[Items from a dataset]
== Segment start ==

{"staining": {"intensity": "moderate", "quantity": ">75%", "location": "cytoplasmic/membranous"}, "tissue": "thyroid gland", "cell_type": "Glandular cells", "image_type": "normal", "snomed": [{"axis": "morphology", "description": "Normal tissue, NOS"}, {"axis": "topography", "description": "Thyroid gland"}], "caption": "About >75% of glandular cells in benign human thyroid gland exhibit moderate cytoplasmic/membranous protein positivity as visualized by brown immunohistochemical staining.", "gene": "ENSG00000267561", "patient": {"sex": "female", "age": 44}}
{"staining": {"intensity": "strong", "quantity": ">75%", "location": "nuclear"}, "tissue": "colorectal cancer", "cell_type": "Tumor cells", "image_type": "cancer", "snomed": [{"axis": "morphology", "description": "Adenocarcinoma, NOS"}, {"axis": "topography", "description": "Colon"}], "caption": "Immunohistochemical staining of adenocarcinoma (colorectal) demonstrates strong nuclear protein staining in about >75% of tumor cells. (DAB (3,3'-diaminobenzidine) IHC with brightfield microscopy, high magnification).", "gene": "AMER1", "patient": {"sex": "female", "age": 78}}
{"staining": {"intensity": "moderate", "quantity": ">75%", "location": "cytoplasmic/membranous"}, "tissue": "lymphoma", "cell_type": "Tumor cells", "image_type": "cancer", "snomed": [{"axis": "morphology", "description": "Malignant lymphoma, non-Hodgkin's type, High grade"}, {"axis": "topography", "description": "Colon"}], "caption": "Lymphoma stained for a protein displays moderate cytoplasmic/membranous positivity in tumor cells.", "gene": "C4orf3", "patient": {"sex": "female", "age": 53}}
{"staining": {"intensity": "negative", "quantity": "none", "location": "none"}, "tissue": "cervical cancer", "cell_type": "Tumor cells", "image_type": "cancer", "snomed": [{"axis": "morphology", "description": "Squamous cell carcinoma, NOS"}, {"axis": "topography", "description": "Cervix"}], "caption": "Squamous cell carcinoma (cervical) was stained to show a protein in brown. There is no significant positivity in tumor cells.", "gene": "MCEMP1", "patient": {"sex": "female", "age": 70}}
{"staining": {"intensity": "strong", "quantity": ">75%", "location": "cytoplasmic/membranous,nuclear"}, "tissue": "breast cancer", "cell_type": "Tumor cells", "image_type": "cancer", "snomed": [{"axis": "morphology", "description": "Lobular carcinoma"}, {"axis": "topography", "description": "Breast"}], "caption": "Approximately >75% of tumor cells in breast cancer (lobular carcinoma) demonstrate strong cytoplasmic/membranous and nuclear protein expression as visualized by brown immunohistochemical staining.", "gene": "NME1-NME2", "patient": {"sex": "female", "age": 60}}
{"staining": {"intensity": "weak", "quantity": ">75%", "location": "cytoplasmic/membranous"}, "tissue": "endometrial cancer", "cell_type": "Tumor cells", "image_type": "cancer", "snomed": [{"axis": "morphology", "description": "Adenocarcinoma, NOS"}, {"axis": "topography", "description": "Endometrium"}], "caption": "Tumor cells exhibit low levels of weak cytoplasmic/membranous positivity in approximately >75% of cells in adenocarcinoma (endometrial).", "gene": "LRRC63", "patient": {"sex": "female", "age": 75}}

== Segment end ==

• [Task to carry out] In full and without error, restate the data.

• [Result below]
{"staining": {"intensity": "moderate", "quantity": ">75%", "location": "cytoplasmic/membranous"}, "tissue": "thyroid gland", "cell_type": "Glandular cells", "image_type": "normal", "snomed": [{"axis": "morphology", "description": "Normal tissue, NOS"}, {"axis": "topography", "description": "Thyroid gland"}], "caption": "About >75% of glandular cells in benign human thyroid gland exhibit moderate cytoplasmic/membranous protein positivity as visualized by brown immunohistochemical staining.", "gene": "ENSG00000267561", "patient": {"sex": "female", "age": 44}}
{"staining": {"intensity": "strong", "quantity": ">75%", "location": "nuclear"}, "tissue": "colorectal cancer", "cell_type": "Tumor cells", "image_type": "cancer", "snomed": [{"axis": "morphology", "description": "Adenocarcinoma, NOS"}, {"axis": "topography", "description": "Colon"}], "caption": "Immunohistochemical staining of adenocarcinoma (colorectal) demonstrates strong nuclear protein staining in about >75% of tumor cells. (DAB (3,3'-diaminobenzidine) IHC with brightfield microscopy, high magnification).", "gene": "AMER1", "patient": {"sex": "female", "age": 78}}
{"staining": {"intensity": "moderate", "quantity": ">75%", "location": "cytoplasmic/membranous"}, "tissue": "lymphoma", "cell_type": "Tumor cells", "image_type": "cancer", "snomed": [{"axis": "morphology", "description": "Malignant lymphoma, non-Hodgkin's type, High grade"}, {"axis": "topography", "description": "Colon"}], "caption": "Lymphoma stained for a protein displays moderate cytoplasmic/membranous positivity in tumor cells.", "gene": "C4orf3", "patient": {"sex": "female", "age": 53}}
{"staining": {"intensity": "negative", "quantity": "none", "location": "none"}, "tissue": "cervical cancer", "cell_type": "Tumor cells", "image_type": "cancer", "snomed": [{"axis": "morphology", "description": "Squamous cell carcinoma, NOS"}, {"axis": "topography", "description": "Cervix"}], "caption": "Squamous cell carcinoma (cervical) was stained to show a protein in brown. There is no significant positivity in tumor cells.", "gene": "MCEMP1", "patient": {"sex": "female", "age": 70}}
{"staining": {"intensity": "strong", "quantity": ">75%", "location": "cytoplasmic/membranous,nuclear"}, "tissue": "breast cancer", "cell_type": "Tumor cells", "image_type": "cancer", "snomed": [{"axis": "morphology", "description": "Lobular carcinoma"}, {"axis": "topography", "description": "Breast"}], "caption": "Approximately >75% of tumor cells in breast cancer (lobular carcinoma) demonstrate strong cytoplasmic/membranous and nuclear protein expression as visualized by brown immunohistochemical staining.", "gene": "NME1-NME2", "patient": {"sex": "female", "age": 60}}
{"staining": {"intensity": "weak", "quantity": ">75%", "location": "cytoplasmic/membranous"}, "tissue": "endometrial cancer", "cell_type": "Tumor cells", "image_type": "cancer", "snomed": [{"axis": "morphology", "description": "Adenocarcinoma, NOS"}, {"axis": "topography", "description": "Endometrium"}], "caption": "Tumor cells exhibit low levels of weak cytoplasmic/membranous positivity in approximately >75% of cells in adenocarcinoma (endometrial).", "gene": "LRRC63", "patient": {"sex": "female", "age": 75}}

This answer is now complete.